LXXXII
Что остается от матроса, после того как его похоронили в море
При осмотре вещевого мешка Шенли в нем было обнаружено завещание, нацарапанное карандашом на чистой странице в середине его Библии, или, выражаясь языком одного из матросов, «на мидель-деке, между Старым и Новым Заветом, там, где обычно бывают Покрифы (апокрифы)».
Завещание, за исключением даты и подписей, заключалось в одной единственной фразе: «В случае моей смерти во время плавания прошу ревизора выплатить мое жалованье жене моей, проживающей в г.

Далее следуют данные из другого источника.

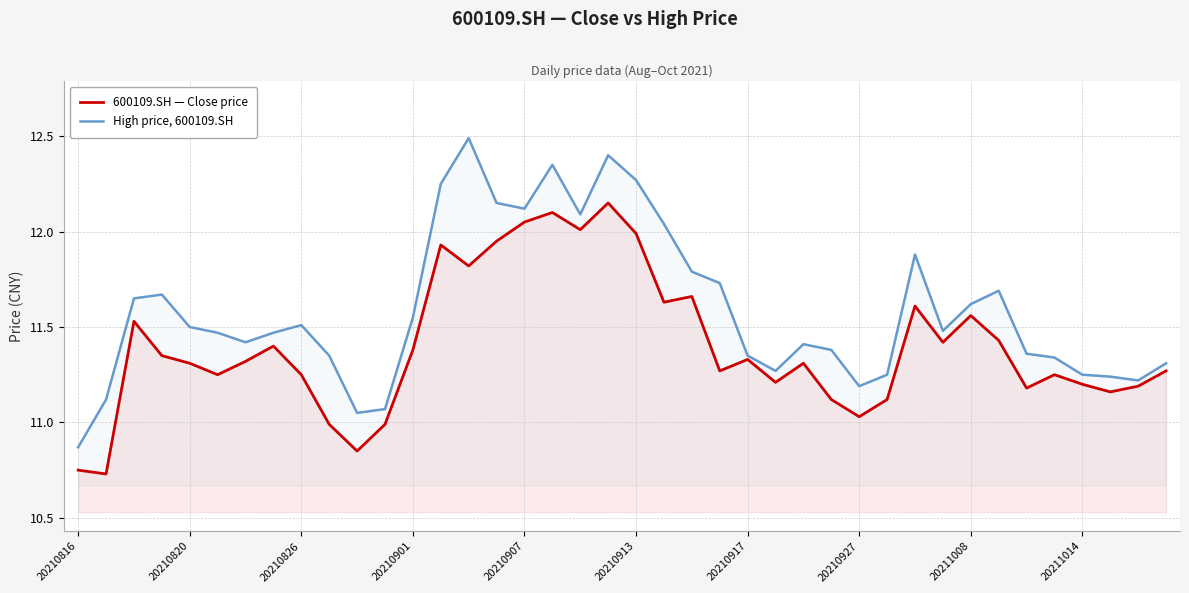

How many lines are shown in the chart?

2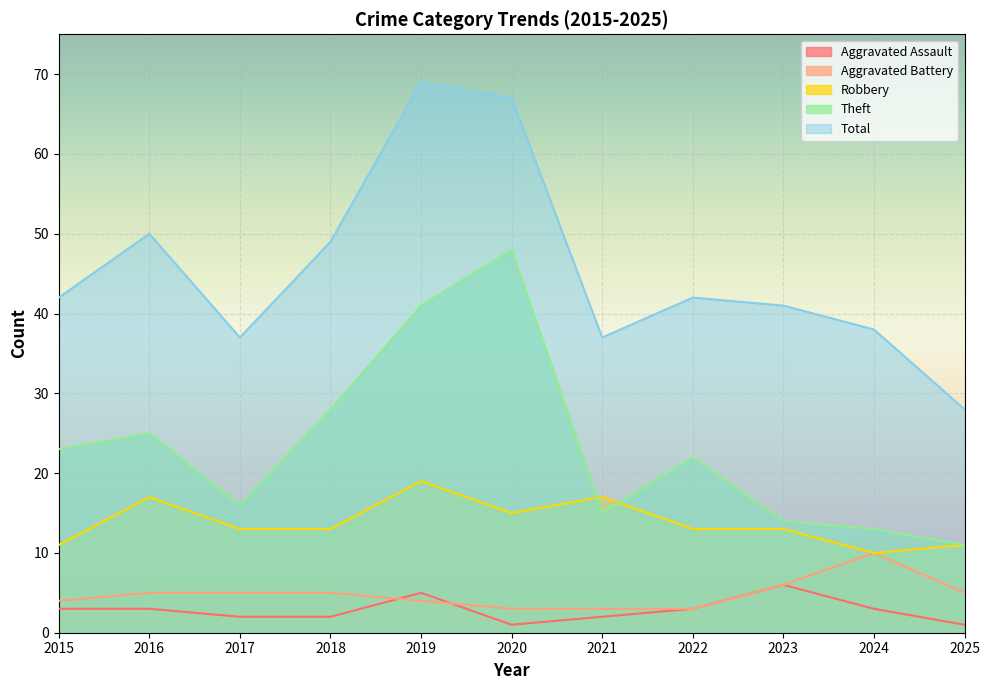

Which series has the widest spread of values?

Total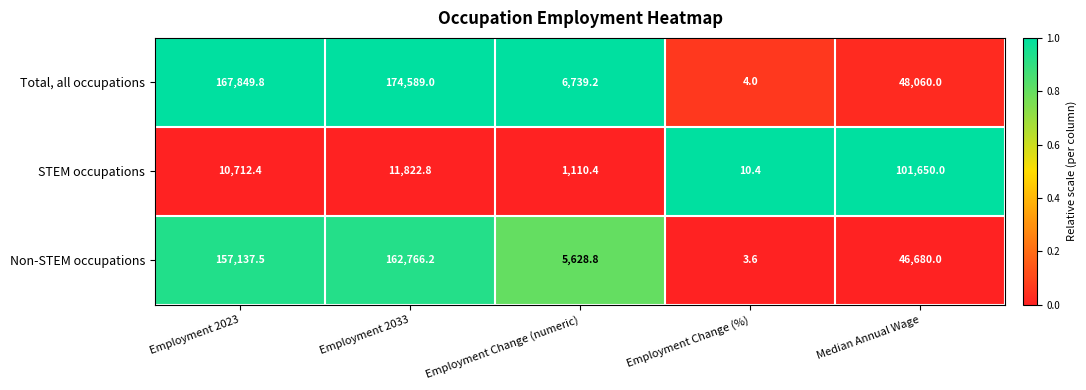

Which series has the widest spread of values?

Total, all occupations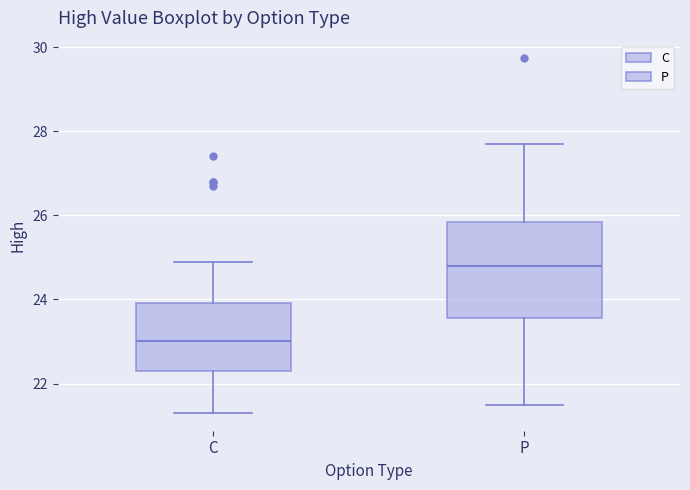

Reading left to right, transcribe this box plot: for each box, give where its median line is, the range the box spans, and where its two whiskers end, as read against the y-axis. The values are not printed on the chart, so give them approximately, as read against the axis.

C: median 23.0, box 22.4 to 24.0, whiskers 21.4 to 25.0
P: median 24.8, box 23.6 to 25.8, whiskers 21.4 to 27.8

Портсмуте, штат Нью-Хэмпшир».
Кроме завещателя, внизу расписалось еще двое свидетелей.
После того как это последнее волеизъявление было предъявлено ревизору, бывшему, видно, в прошлом нотариусом, гражданским судьей или занимавшему какое-нибудь тепленькое местечко юрисконсульта, он объявил, что подлинность документа должна быть «доказана». Сообразно с этим были призваны свидетели. После установления подлинности их подписей им — на предмет вящего удостоверения в их честности — был задан вопрос о дне, когда они подписали бумагу, — был ли это Баньянов день, день пудинга или приборки; ибо у матросов сухопутные слова понедельник, вторник, среда почти неизвестны. Вместо них служат специфически морские названия, связанные в некоторых случаях с обеденным меню на данный день.
Оба свидетеля были несколько сбиты с толку адвокатскими вопросами ревизора, пока в дело не вмешалось третье лицо, один из судовых цирюльников: он заявил, что, насколько ему известно, Шенли написал свое завещание в брадобрейный день, ибо покойный матрос уведомил его об этом обстоятельстве, когда утром того дня явился к нему снять жатву со своего подбородка.
Последнее разрешило вопрос для ревизора, и надо надеяться, что вдова Шенли своевременно получила эти смертью заработанные деньги.
Итак, Шенли умер и исчез. Какова же была его эпитафия? Против его фамилии — У. С. — в ревизоровом гроссбухе начертанные Блэковской наилучшей письменной жидкостью — траурное имя и траурный цвет, означающие «Умер. Списан».